REQUIRED TASKS:
[A] Can you write out the passage of the forum thread between "Actually *I'm* NOT" and "question over beer.", inclusive?
[B] In the forum thread, what does each bulleted item list as something that affects flying time and fuel use besides the length of the geodesic from A to B?

EXTRACT TO READ:
========================================================================
On Sep 20, 5:16 pm, John W. Vinson
Okay, that makes sense. Think you can put that into 6th grader math
language?

Actually *I'm* NOT teaching it to a class -- it was part of a math
question that my daughter brought home from HER class. You can see my
problem! The wording I used was *exactly* the wording that came home
-- so if *I* was confused by the question and needed reinforcement
that I wasn't going nuts, I can only imagine how other parents were
looking at it.

I e-mailed the teacher this morning (Monday) and got clarification.
Turns out, there WAS missing information. Fortunately, the teacher is
open to realizing he made a mistake and has sent out a correction :-)

Erin

You are, of course, correct. It is a common question over beer.

If it was used as a question for sixth graders, however, the teacher
should be tarred and feathered, as it is antithetical to educational
purpose, as are most "trick" questions, designed principally to show
how teddibly clever the teacher is.

cheers

oz, been there but never done that

Right. That assumes that the Earth is a sphere, and as we know it's an
oblate spheroid, so one really should use the equation for the cross
section of an ellipse with a small eccentricity at the given latitude,
then multiply that local "diameter" by pi.

But... the error is quite small as a percentage of the distance you have
to traverse.

Besides that, you don't fly from point A to point B by following a
circle of latitude. You follow a Great Circle route, or as close to it
as ATC and weather will allow.

And there's the larger error: your flying time (and fuel use) will
depend not only on the length of the geodesic from A to B, but also on:

* local wind conditions, which may speed you up (tailwind) or slow you
down (headwind)
* variations from the "ideal" route required by the need to avoid other
planes.
* choosing a non-geodesic route in order to get the maximum wind boost
or minimum wind drag, as the case may be.
* and a couple of other small things I can't remember off the top of my
head.

I suspect those changes are much larger than the error due to assuming
the Earth is spherical.

And anyway, this isn't hyperspace, where you need to consult the
Ven-Tura tables -- or better yet, the Caylon updates to the tables -- or
you never arrive anywhere at all.

The ground is visible (most of the time), so you can (if necessary) fly
the way a recreational pilot does, navigating by landmarks. And you
probably have a GPS receiver (these days), so you know where you are
(latitude, longitude, and AGL altitude) to within about 10 feet.

TL;DR: Don't sweat the small stuff.

Um, nanometers? Huh?
The "n" of nanometers is not capitalized.

At 60° it's smarter to use the polar diameter, which is 12,713,505 meters, plus or
minus a couple. That's a circumference (assuming a sphere) of 39,940,654 meters
(rounded to the nearest meter). The cosine of 60° is 0.5, giving an answer of
13,970,327 m. How you get from that to 10,800 ???'s is your affair.


~~Basil

On Thu, 5 Oct 2023 08:10:14 -0700 (PDT), Dave Bowman
You replied to a post from 14 years ago. Google groups is bad about
that.

Welcome to the Show.
========================================================================
PROVIDED RECORDS:
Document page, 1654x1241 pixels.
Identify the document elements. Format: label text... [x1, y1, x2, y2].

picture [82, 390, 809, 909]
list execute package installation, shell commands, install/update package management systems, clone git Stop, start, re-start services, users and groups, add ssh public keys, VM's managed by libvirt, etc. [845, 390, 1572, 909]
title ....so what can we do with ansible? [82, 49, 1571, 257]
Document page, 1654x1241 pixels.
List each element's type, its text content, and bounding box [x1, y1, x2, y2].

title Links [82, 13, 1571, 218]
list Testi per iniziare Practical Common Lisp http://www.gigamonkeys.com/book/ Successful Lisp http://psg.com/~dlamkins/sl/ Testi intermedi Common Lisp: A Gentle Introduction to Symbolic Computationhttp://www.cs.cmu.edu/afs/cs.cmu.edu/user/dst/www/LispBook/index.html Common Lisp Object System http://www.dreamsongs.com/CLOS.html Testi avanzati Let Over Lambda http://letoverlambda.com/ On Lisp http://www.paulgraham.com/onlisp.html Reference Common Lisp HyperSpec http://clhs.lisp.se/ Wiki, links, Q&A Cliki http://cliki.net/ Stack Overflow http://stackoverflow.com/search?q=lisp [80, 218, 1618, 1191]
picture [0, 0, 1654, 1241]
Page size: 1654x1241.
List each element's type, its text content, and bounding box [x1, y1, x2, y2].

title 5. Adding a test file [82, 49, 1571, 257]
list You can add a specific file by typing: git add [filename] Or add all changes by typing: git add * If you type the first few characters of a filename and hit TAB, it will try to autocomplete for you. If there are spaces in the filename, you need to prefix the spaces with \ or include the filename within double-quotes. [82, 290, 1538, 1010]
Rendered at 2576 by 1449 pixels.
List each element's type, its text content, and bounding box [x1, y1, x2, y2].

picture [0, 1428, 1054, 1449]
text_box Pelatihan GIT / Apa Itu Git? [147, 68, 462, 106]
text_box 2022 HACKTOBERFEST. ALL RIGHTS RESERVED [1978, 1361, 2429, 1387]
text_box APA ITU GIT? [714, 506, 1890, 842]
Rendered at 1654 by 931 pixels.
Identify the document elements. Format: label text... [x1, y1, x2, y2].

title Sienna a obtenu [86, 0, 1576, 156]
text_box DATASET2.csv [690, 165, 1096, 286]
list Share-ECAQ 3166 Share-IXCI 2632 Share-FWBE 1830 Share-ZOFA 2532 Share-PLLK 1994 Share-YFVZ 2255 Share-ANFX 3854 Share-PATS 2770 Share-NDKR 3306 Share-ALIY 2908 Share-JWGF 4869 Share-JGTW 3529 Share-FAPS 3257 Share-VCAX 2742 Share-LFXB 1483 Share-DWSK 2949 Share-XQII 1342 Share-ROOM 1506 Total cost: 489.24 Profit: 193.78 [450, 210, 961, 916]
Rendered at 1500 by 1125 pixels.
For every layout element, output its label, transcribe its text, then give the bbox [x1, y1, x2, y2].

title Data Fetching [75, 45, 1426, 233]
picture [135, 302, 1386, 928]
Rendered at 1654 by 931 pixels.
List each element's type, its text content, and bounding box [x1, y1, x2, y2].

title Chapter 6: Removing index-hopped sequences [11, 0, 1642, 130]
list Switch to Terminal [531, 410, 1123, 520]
========================================================================
ANSWERS FOR THE EXERCISE:
[A]
Actually *I'm* NOT teaching it to a class -- it was part of a math
question that my daughter brought home from HER class. You can see my
problem! The wording I used was *exactly* the wording that came home
-- so if *I* was confused by the question and needed reinforcement
that I wasn't going nuts, I can only imagine how other parents were
looking at it.

I e-mailed the teacher this morning (Monday) and got clarification.
Turns out, there WAS missing information. Fortunately, the teacher is
open to realizing he made a mistake and has sent out a correction :-)

Erin

You are, of course, correct. It is a common question over beer.

[B]
- Local wind conditions, which may speed you up (tailwind) or slow you down (headwind)
- Variations from the "ideal" route required by the need to avoid other planes
- Choosing a non-geodesic route to get the maximum wind boost or minimum wind drag
- A couple of other small things the writer can't remember off the top of their head